Timarni is a town and a Nagar panchayat in Harda district in the Indian state of Madhya Pradesh.

Demographics

As of the 2011 Census of India, 22,359 of which 11,562 are males while 10,797 are females. It has an average literacy rate of 73%, higher than the national average of 64%: male literacy is 81%, and female literacy is 64%. In Timarni, 14% of the population is under 6 years of age. The female:male sex ratio is 934:100, greater than the state average of 931:1000.

Education
It has only two colleges on Harda Road and Rahatgaon Road. There is a very famous school Saraswati Shishu mandir and Radhasosami High School is one of the largest schools of Timarni.

Origin of name
It is not confirmed but some people say it came from the Timran River. Also some relate it with timber (wood).

Connectivity

Road
National Highway 47 (earlier NH 59A) passes through Timarni.
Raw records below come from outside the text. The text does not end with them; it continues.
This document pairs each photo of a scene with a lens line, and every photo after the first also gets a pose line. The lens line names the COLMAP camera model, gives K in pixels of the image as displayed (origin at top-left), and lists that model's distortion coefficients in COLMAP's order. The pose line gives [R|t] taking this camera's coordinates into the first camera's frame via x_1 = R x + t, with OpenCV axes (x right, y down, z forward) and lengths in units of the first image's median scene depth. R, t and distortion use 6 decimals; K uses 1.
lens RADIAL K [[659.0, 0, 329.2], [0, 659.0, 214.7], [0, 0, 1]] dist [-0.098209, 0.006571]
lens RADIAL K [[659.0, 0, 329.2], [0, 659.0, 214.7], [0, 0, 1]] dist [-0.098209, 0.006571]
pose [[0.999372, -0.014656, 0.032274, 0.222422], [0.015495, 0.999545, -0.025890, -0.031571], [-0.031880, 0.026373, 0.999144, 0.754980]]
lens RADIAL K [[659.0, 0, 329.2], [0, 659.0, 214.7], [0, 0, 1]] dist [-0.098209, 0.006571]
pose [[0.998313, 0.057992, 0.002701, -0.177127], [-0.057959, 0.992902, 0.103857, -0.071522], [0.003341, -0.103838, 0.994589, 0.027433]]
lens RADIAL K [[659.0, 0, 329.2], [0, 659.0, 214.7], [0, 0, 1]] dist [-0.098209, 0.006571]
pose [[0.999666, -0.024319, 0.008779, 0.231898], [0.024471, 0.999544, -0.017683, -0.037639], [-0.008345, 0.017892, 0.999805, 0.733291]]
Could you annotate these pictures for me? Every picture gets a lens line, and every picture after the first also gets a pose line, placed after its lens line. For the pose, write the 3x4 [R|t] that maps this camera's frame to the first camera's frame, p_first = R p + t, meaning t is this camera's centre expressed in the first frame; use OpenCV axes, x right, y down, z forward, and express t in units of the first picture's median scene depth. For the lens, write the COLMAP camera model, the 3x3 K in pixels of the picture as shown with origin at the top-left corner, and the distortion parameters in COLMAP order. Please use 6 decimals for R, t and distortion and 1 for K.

It is a junction point between Indore and Nagpur and  well connected by road and train from the state capital, Bhopal and which is about 148 km away from it.

Rail
Many major trains halt at Timarni.
Many trains stop here and many goods are  transported from here related to agriculture, wood and vegetables.

The depot of timber is one of the largest depots of wood in the state of Madhya Pradesh. It is also known for huge production of wheat and soybeans. Timarni is also known for its market as it plays a role as an important center for the villages surrounding it.